- Born: 20 March 1972 Tartu, then part of Estonian SSR, Soviet Union
- Died: 10 June 2026 (aged 54)
- Education: Tallinn University
- Occupations: Film, stage and television actor

= Janek Sarapson =

Estonian film, stage and television actor (1972–2026)

Janek Sarapson (20 March 1972 – 10 June 2026) was an Estonian film, stage and television actor. He was best known for playing the recurring roles of Alo Ojakäär and Arvi Tibar in the Estonian criminal television series Kelgukoerad.

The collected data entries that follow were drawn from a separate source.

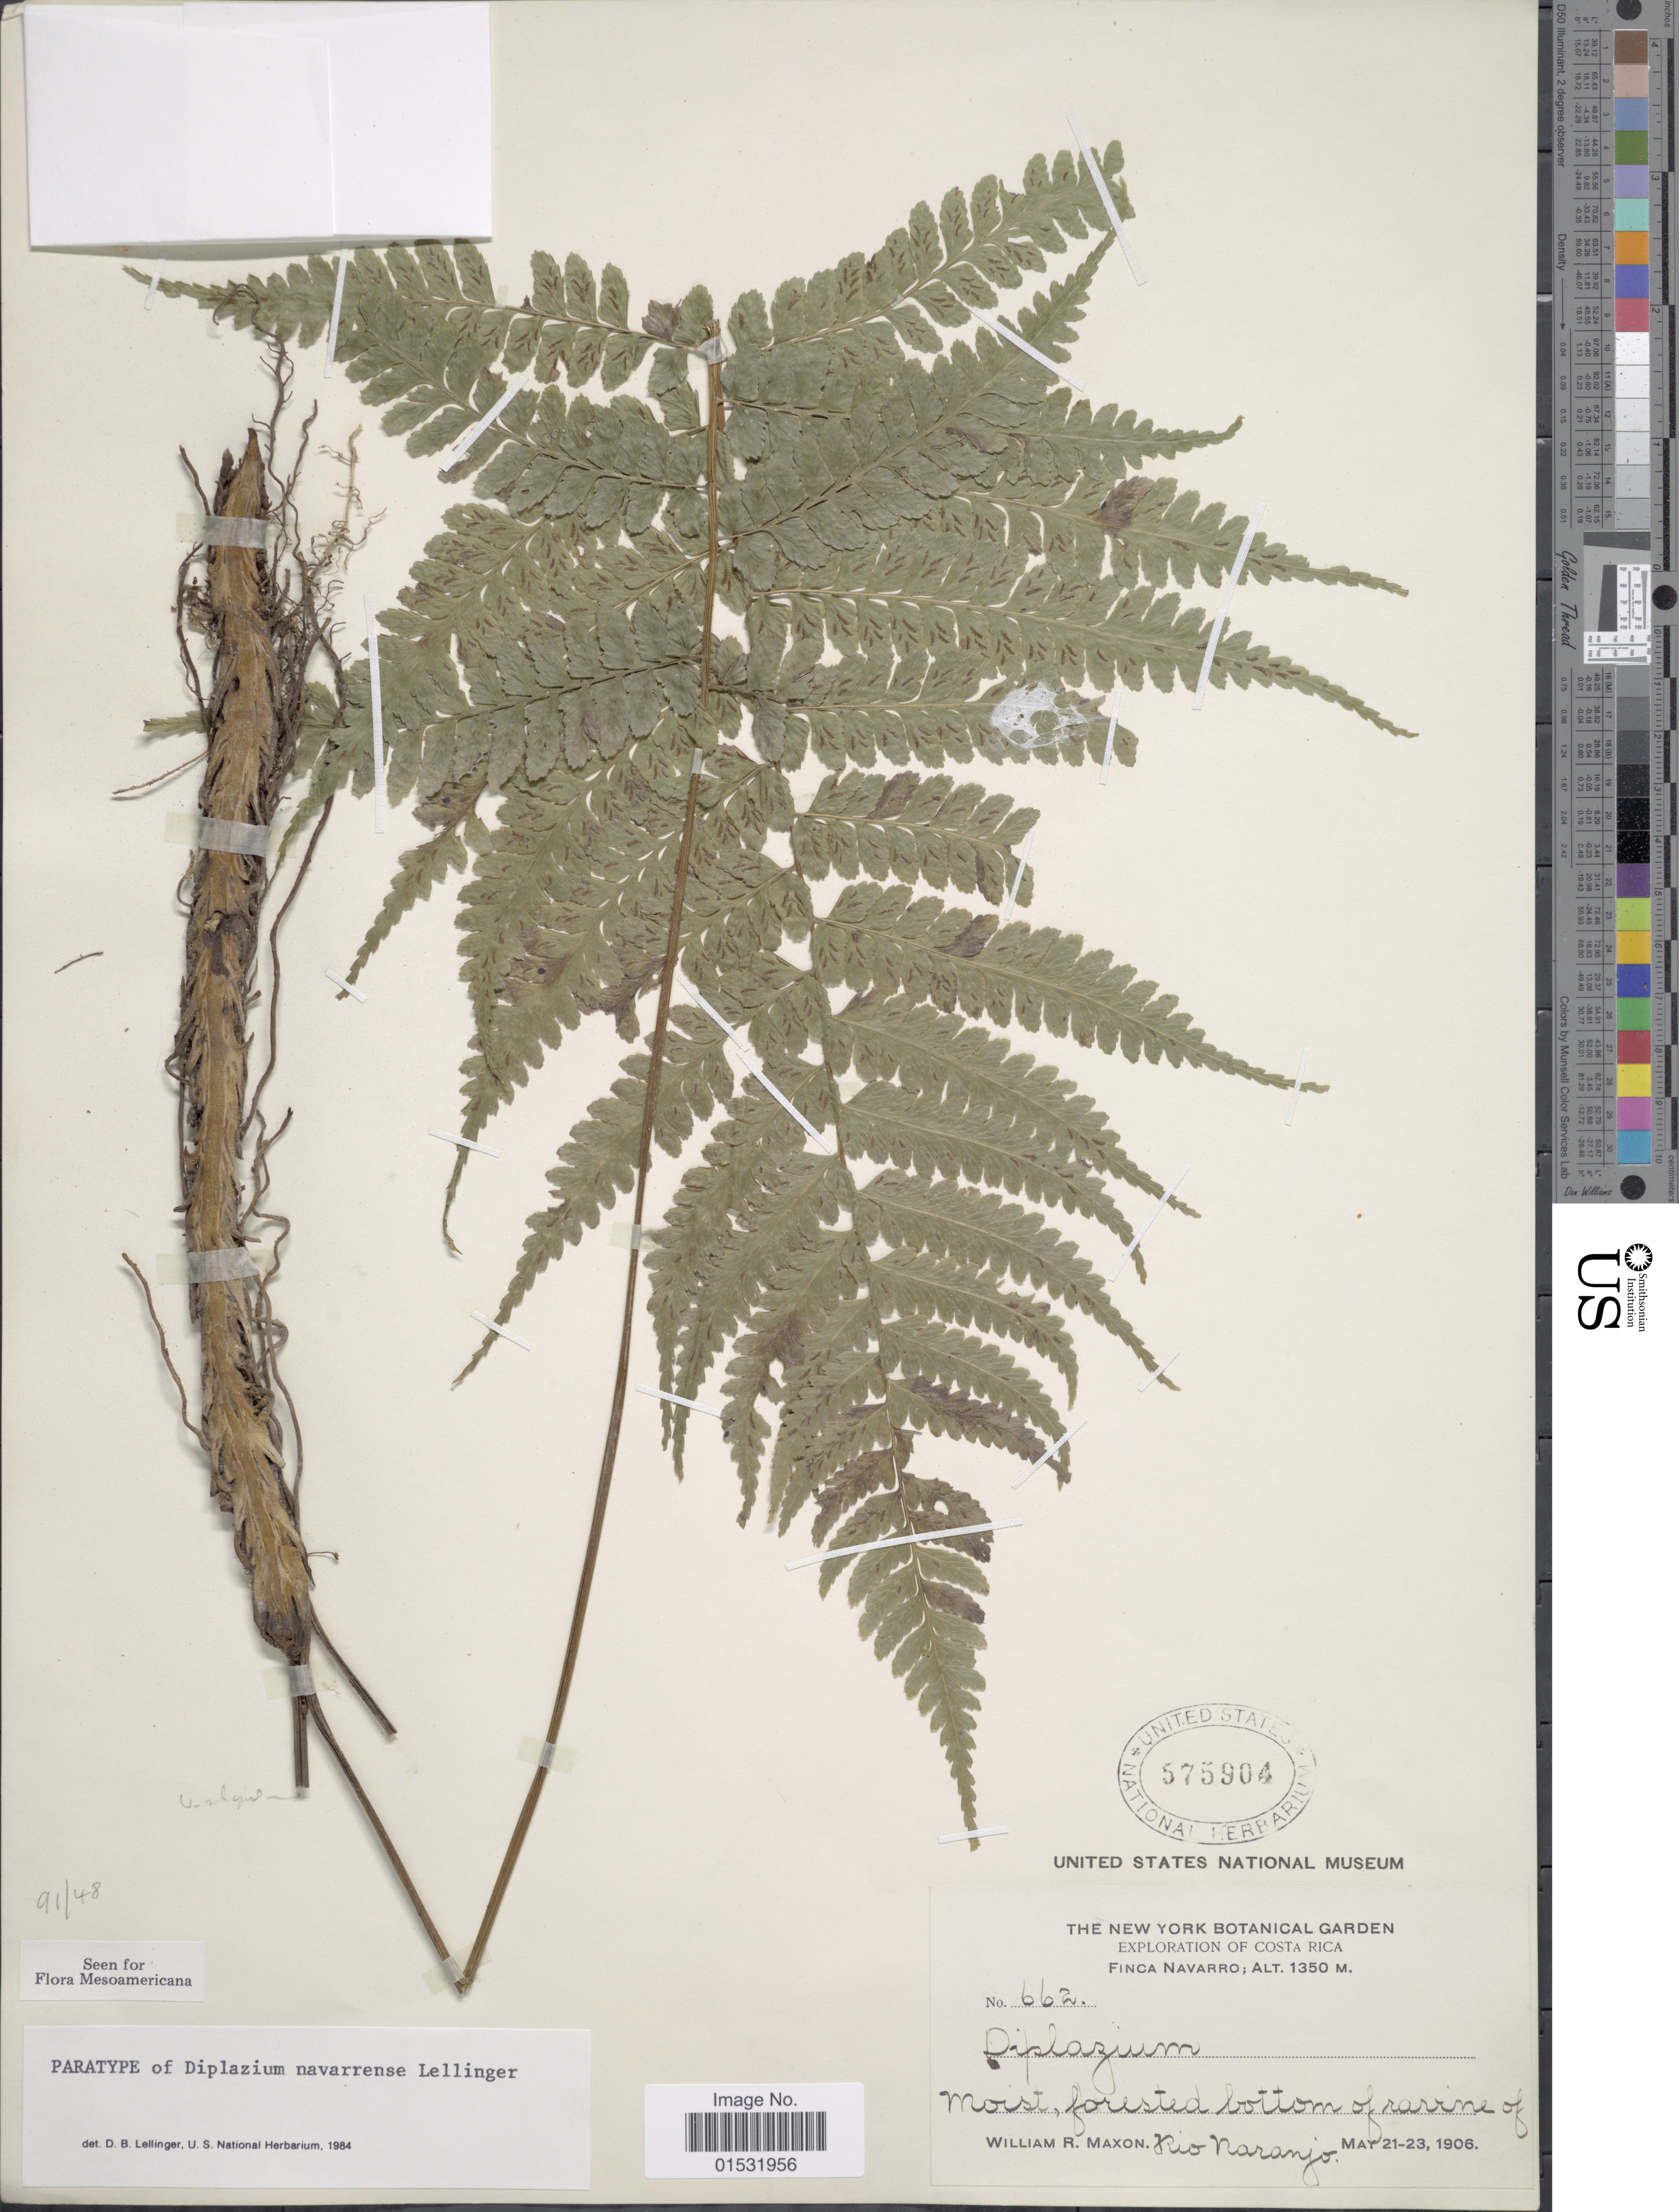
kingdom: Plantae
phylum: Tracheophyta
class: Polypodiopsida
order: Polypodiales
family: Athyriaceae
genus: Diplazium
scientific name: Diplazium navarrense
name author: Lellinger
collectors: W. R. Maxon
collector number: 662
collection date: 1906-05-21/1906-05-23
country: Costa Rica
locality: Finco Navarro. Moist, forested bottom of ravine of Rio Naranjo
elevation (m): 1350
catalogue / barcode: US 575904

==Early life and education==
Janek Sarapson was born in Tartu on 20 March 1972. He graduated from Tartu Secondary School No. 16 in 1990, then enrolled at Tallinn Pedagogical University, graduating in 1997.

==Career==
From 1997 to 2006, Sarapson was engaged at the VAT Theatre in Tallinn. He also acted in several other Estonian theatres, including the Endla Theatre, the Kuressaare Theatre and the Vana Baskin Theatre. In addition to his work on the theatre stage, he also worked as an event manager and from 2008, taught acting at Tallinn Rahumäe Basic School.

Sarapson became known to a wider audience through his roles in the television series Hajameelselt abielus, Kättemaksukontor, Kelgukoerad and ENSV. He also appeared in the films Stiilipidu (2005), Lumekuninganna (2010), and Kertu (2013).

He was a member of the Estonian Actors' Union from 1998 to 2014.

==Death==
Sarapson died on 10 June 2026, at the age of 54.